TEXTE PROPOSÉ:
________

Le 11 septembre 2001 : une provocation mondiale
Général
Leonid Ivashov
L’expérience de l’humanité montre
que le terrorisme apparaît partout où se produit à un moment
donné une aggravation des contradictions, où les relations commencent
à se dégrader au sein de la société et où
l’ordre social change, où surgit l’instabilité politique,
économique et sociale, où se libèrent des potentiels d’agressivité,
où les valeurs morales périclitent, où triomphent le cynisme
et le nihilisme, et où la criminalité explose.
Les processus liés à la mondialisation créent des conditions
favorables à ces phénomènes extrêmement dangereux.
Ils entraînent un redécoupage de la carte géopolitique du
monde, une redistribution des ressources planétaires, violent la souveraineté
et effacent les frontières des États, démantèlent
le droit international, anéantissent la diversité culturelle,
appauvrissent la vie spirituelle et morale.
Je pense que nous sommes en droit aujourd’hui de parler
de crise systémique de la civilisation humaine. Elle se manifeste de
manière particulièrement aiguë au niveau de l’interprétation
philosophique de la vie. Ses manifestations les plus spectaculaires concernent
le sens donné à la vie, l’économie et le domaine
de la sécurité internationale.
L’absence de nouvelles idées philosophiques,
la crise morale et spirituelle, la déformation de la perception du monde,
la diffusion de phénomènes amoraux contraires à la tradition,
la course à l’enrichissement illimité et au pouvoir, la
cruauté, conduisent l’humanité à la décadence
et peut-être à la catastrophe.
L’inquiétude, ainsi que le manque de perspectives de vie et de
développement de nombreux peuples et états constituent un important
facteur d’instabilité mondiale.
L’essence de la crise économique se manifeste
dans la lutte sans merci pour les ressources naturelles, dans les efforts déployés
par les grandes puissances du monde, avant tout par les États-Unis d’Amérique,
mais aussi par des entreprises multinationales pour soumettre à leurs
intérêts les systèmes économiques d’autres
États, prendre le contrôle des ressources de la planète
et surtout des sources d’approvisionnement en hydrocarbures.

________

DONNÉES FOURNIES:
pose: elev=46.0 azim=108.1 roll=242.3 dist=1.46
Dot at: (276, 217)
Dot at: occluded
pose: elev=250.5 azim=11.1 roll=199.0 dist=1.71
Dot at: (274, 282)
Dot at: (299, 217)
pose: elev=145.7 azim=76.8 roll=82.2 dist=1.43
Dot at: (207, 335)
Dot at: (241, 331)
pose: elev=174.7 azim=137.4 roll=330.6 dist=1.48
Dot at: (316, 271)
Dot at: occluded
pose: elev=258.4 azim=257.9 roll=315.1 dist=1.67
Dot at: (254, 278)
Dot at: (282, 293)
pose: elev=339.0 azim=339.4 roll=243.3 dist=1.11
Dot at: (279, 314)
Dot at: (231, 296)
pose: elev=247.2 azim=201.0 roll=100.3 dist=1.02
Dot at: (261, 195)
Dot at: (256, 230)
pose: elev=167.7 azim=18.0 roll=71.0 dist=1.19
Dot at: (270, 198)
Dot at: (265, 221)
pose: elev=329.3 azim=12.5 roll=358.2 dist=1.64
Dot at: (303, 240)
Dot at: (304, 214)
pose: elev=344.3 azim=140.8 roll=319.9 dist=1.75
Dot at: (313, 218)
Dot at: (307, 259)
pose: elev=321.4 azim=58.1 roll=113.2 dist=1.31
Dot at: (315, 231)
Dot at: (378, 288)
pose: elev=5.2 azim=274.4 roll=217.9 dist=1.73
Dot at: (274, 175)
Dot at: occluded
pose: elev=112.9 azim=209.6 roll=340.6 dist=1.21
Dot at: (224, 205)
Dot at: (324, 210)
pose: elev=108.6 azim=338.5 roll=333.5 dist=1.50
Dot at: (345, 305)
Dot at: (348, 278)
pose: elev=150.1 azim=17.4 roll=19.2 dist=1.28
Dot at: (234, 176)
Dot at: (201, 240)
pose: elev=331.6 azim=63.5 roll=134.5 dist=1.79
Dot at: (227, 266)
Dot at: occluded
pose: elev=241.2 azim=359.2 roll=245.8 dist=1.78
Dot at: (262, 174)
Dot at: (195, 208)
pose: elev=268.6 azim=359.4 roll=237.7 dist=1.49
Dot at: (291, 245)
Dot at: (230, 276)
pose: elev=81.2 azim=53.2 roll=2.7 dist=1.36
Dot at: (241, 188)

________

TRAVAIL DEMANDÉ:
Poursuivez le texte proposé sur le terrorisme et la crise mondiale après sa dernière phrase. Il n'est pas nécessaire de recourir aux données.

RÉPONSE ATTENDUE:
La destruction du modèle multipolaire qui assurait l’équilibre
des forces dans le monde a entraîné également la destruction
du système de sécurité internationale, des normes et des
principes qui régissaient les relations entre États, ainsi que
du rôle de l’ONU et de son Conseil de sécurité.
Aujourd’hui les États-Unis d’Amérique et l’OTAN
se sont arrogés le droit de décider du destin d’autres États,
de commettre des actes d’agression, de soumettre les principes de la Charte
des Nations Unies à leur propre législation.
Ce sont précisément les pays occidentaux qui,
par leurs actions et agressions contre la République fédérale
de Yougoslavie et l’Irak, ainsi qu' en permettant de toute évidence
l’agression israélienne contre le Liban et en menaçant la
Syrie, l’Iran et d’autres pays, ont libéré une énorme
énergie de résistance, de vengeance et d’extrémisme,
énergie qui a renforcé le potentiel de la terreur avant de se
retourner, comme un boomerang, contre l’Occident.
L’analyse de la substance des processus de mondialisation, ainsi que des
doctrines politiques et militaires des États-Unis d’Amérique
et d’autres États, permet de se convaincre que le terrorisme favorise
la réalisation des objectifs de domination du monde et la soumission
des États aux intérêts de l’oligarchie mondiale. Cela
signifie qu' il ne constitue pas un sujet en tant que tel de la politique
mondiale mais un simple instrument, le moyen d’instaurer un nouvel ordre
unipolaire ayant un centre de commandement mondial unique, d’effacer les
frontières nationales et d’assurer la domination d’une nouvelle
élite mondiale. C’est elle qui constitue le sujet principal du
terrorisme international, son idéologue et son « parrain ».
C’est elle aussi qui s’efforce de diriger le terrorisme contre d’autres
États, y compris contre la Russie.
La principale cible de la nouvelle élite mondiale est
la réalité naturelle, traditionnelle, historique et culturelle
qui a jeté les bases du système de relations entre les États,
de l’organisation de la civilisation humaine en États nationaux,
de l’identité nationale.
Le terrorisme international actuel est un phénomène
qui consiste, pour des structures gouvernementales ou non gouvernementales,
à utiliser la terreur comme moyen d’atteindre des objectifs politiques
en terrorisant, déstabilisant les populations sur le plan socio-psychologique,
en démotivant les structures du pouvoir d’État et en créant
les conditions permettant de manipuler la politique de l’État et
le comportement des citoyens.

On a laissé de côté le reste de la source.